• Work to be completed
Working through the data below, reproduce word for word the line with "1342 527 1184" and every line after it, both ends included, and omit the pictures.

-------- Input material

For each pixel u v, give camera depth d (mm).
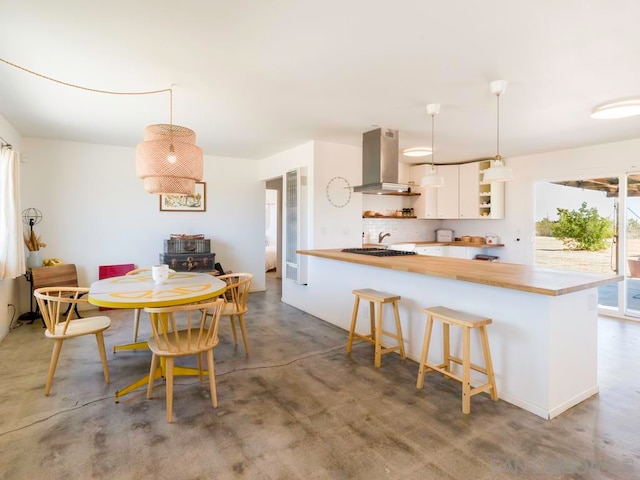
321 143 4840
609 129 4109
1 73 2645
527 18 1908
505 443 2023
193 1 1783
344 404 2453
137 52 2324
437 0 1766
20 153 4500
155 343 2422
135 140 4793
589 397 2561
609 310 4809
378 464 1851
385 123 3926
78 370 3004
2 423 2205
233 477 1755
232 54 2352
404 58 2396
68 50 2293
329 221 4938
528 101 3201
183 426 2184
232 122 3920
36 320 4383
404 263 3211
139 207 5340
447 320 2494
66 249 4879
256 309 5133
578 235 5215
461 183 6223
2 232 3576
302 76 2699
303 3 1799
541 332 2297
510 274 2576
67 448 1964
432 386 2729
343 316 4207
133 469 1803
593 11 1833
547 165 5398
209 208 5883
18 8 1832
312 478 1750
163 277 3062
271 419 2268
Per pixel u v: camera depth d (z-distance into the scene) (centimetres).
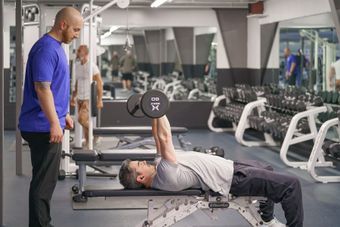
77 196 499
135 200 507
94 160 483
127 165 353
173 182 346
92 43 618
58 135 341
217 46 1049
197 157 358
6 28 980
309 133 687
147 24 1039
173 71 1180
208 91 1075
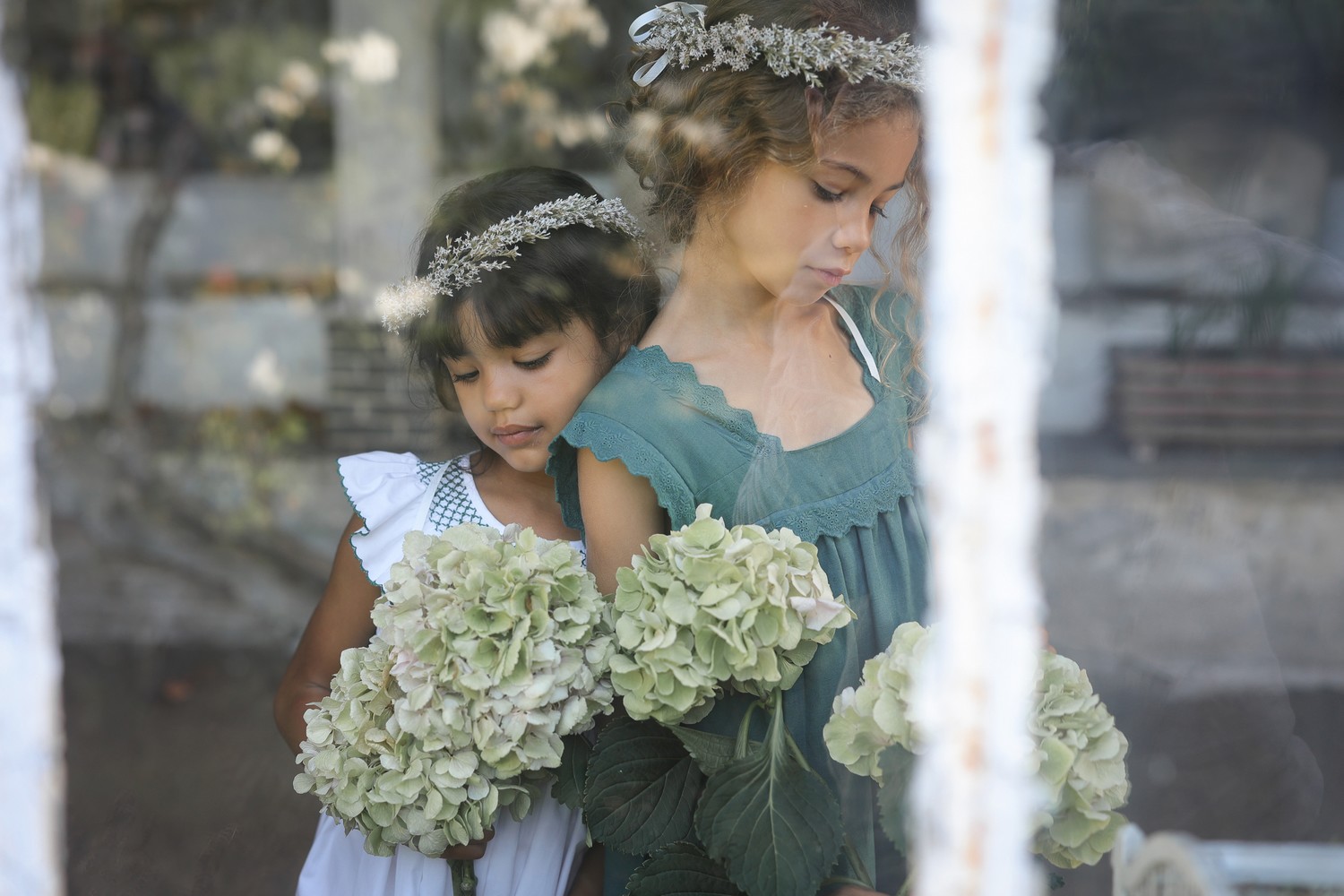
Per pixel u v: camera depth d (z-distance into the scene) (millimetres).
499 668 1096
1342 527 1184
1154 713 1208
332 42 3947
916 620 1165
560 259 1292
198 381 3875
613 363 1329
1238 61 1445
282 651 3100
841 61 1078
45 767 1450
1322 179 1326
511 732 1086
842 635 1143
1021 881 954
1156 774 1209
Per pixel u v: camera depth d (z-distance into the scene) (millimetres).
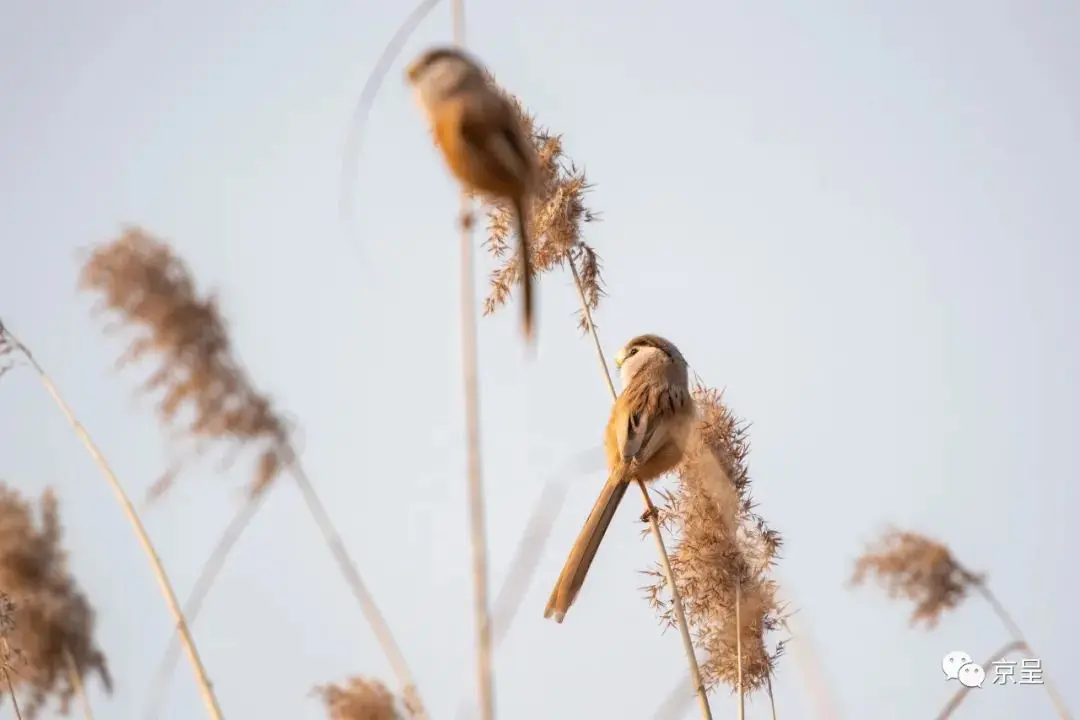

----------------

• Response box
1342 527 1184
1154 713 1208
332 42 3947
916 620 1165
560 259 1292
198 381 3875
613 363 1329
1238 61 1445
282 651 3100
841 61 1078
45 767 1450
1322 179 1326
511 732 1086
842 635 1143
1021 881 954
1156 774 1209
Per pixel u v: camera depth d (z-distance into the scene) (millimetres).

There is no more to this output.